__TEXT PROVIDED__.

BRIEF DESCRIPTION OF THE DRAWINGS

The present disclosure can be more fully understood by reading the following detailed description of the embodiment, with reference made to the accompanying drawings as follows.

FIG. 1A is a circuit diagram of a voltage conversion circuit in accordance with some instances.

FIG. 1B is a circuit diagram of a voltage conversion circuit in accordance with some instances.

FIG. 1C is a timing diagram of a voltage conversion circuit in accordance with the instances of FIG. 1A and FIG. 1B.

FIG. 2 is a circuit diagram of a voltage conversion circuit in accordance with some embodiments of the present disclosure.

FIG. 3A is a schematic diagram of the current directions of the voltage conversion circuit in one mode in accordance with the embodiment of FIG. 2.

FIG. 3B is a schematic diagram of the current directions of the voltage conversion circuit in another mode in accordance with the embodiment of FIG. 2.

FIG. 3C is a schematic diagram of the current directions of the voltage conversion circuit in yet another mode in accordance with the embodiment of FIG. 2.

FIG. 3D is a schematic diagram of the current directions of the voltage conversion circuit in yet another mode in accordance with the embodiment of FIG. 2.

__ACTIVITY LIST__.
(A) Rewrite the paragraph starting "The present disclosure can be more fully understood" from the brief description of the drawings as one shorter sentence.
(B) In the brief description of the drawings, what type of diagram is FIG. 1C?

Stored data
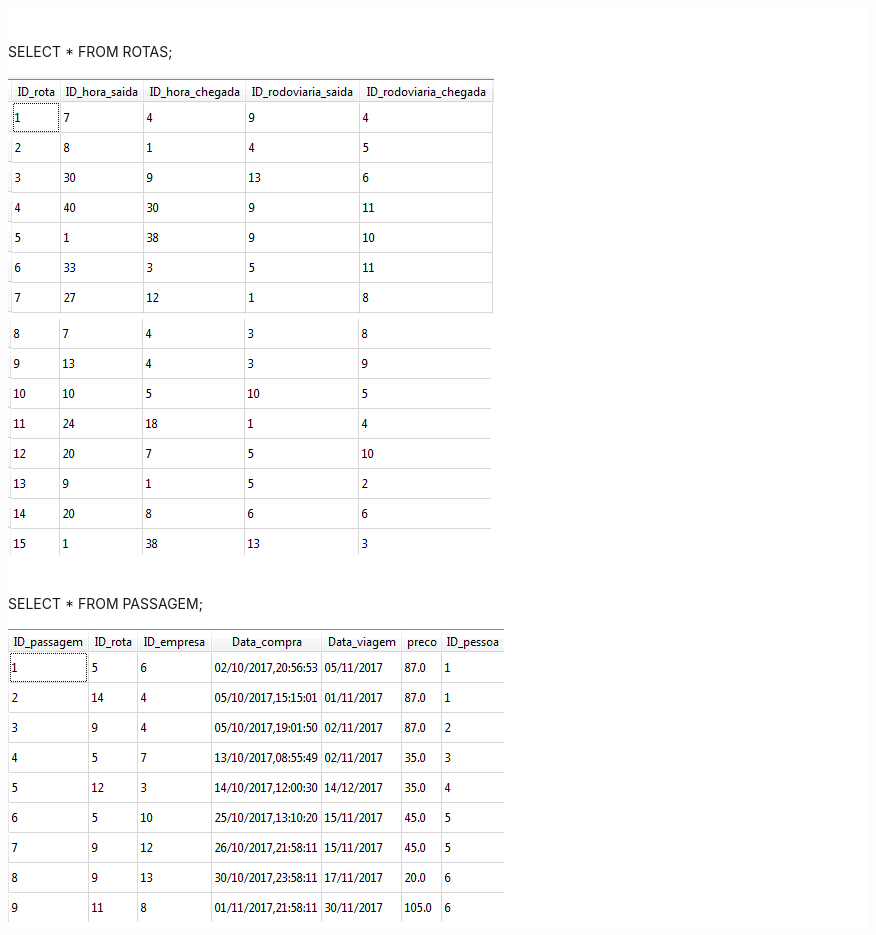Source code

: <br>
            

SELECT * FROM ROTAS;

<a href="https://github.com/RodoBus/trab01/blob/master/Imagens%20SELECT/9.1_ROTAS_1.PNG"><img src="https://github.com/RodoBus/trab01/blob/master/Imagens%20SELECT/9.1_ROTAS_1.PNG" alt="Alt text" title="..." style="max-width:100%;"></a>
<a href="https://github.com/RodoBus/trab01/blob/master/Imagens%20SELECT/9.1_ROTAS_2.PNG"><img src="https://github.com/RodoBus/trab01/blob/master/Imagens%20SELECT/9.1_ROTAS_2.PNG" alt="Alt text" title="..." style="max-width:100%;"></a>
<br>
<br>


SELECT * FROM PASSAGEM;

<a href="https://github.com/RodoBus/trab01/blob/master/Imagens%20SELECT/9.1_PASSAGEM_1.PNG"><img src="https://github.com/RodoBus/trab01/blob/master/Imagens%20SELECT/9.1_PASSAGEM_1.PNG" alt="Alt text" title="..." style="max-width:100%;"></a>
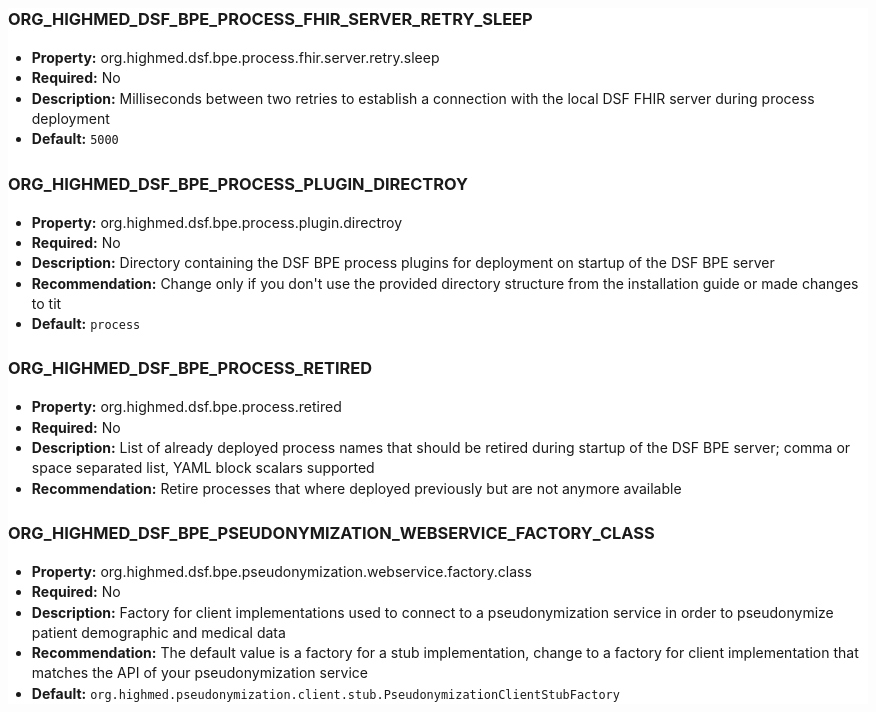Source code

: 
### ORG_HIGHMED_DSF_BPE_PROCESS_FHIR_SERVER_RETRY_SLEEP
- **Property:** org.highmed.dsf.bpe.process.fhir.server.retry.sleep
- **Required:** No
- **Description:** Milliseconds between two retries to establish a connection with the local DSF FHIR server during process deployment
- **Default:** `5000`


### ORG_HIGHMED_DSF_BPE_PROCESS_PLUGIN_DIRECTROY
- **Property:** org.highmed.dsf.bpe.process.plugin.directroy
- **Required:** No
- **Description:** Directory containing the DSF BPE process plugins for deployment on startup of the DSF BPE server
- **Recommendation:** Change only if you don't use the provided directory structure from the installation guide or made changes to tit
- **Default:** `process`


### ORG_HIGHMED_DSF_BPE_PROCESS_RETIRED
- **Property:** org.highmed.dsf.bpe.process.retired
- **Required:** No
- **Description:** List of already deployed process names that should be retired during startup of the DSF BPE server; comma or space separated list, YAML block scalars supported
- **Recommendation:** Retire processes that where deployed previously but are not anymore available


### ORG_HIGHMED_DSF_BPE_PSEUDONYMIZATION_WEBSERVICE_FACTORY_CLASS
- **Property:** org.highmed.dsf.bpe.pseudonymization.webservice.factory.class
- **Required:** No
- **Description:** Factory for client implementations used to connect to a pseudonymization service in order to pseudonymize patient demographic and medical data
- **Recommendation:** The default value is a factory for a stub implementation, change to a factory for client implementation that matches the API of your pseudonymization service
- **Default:** `org.highmed.pseudonymization.client.stub.PseudonymizationClientStubFactory`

__PER-TASK OUTPUTS__.
(A) The disclosure is best understood by reading the detailed description of the embodiment together with the accompanying drawings.

(B) It is a timing diagram of a voltage conversion circuit according to the instances of FIG. 1A and FIG. 1B.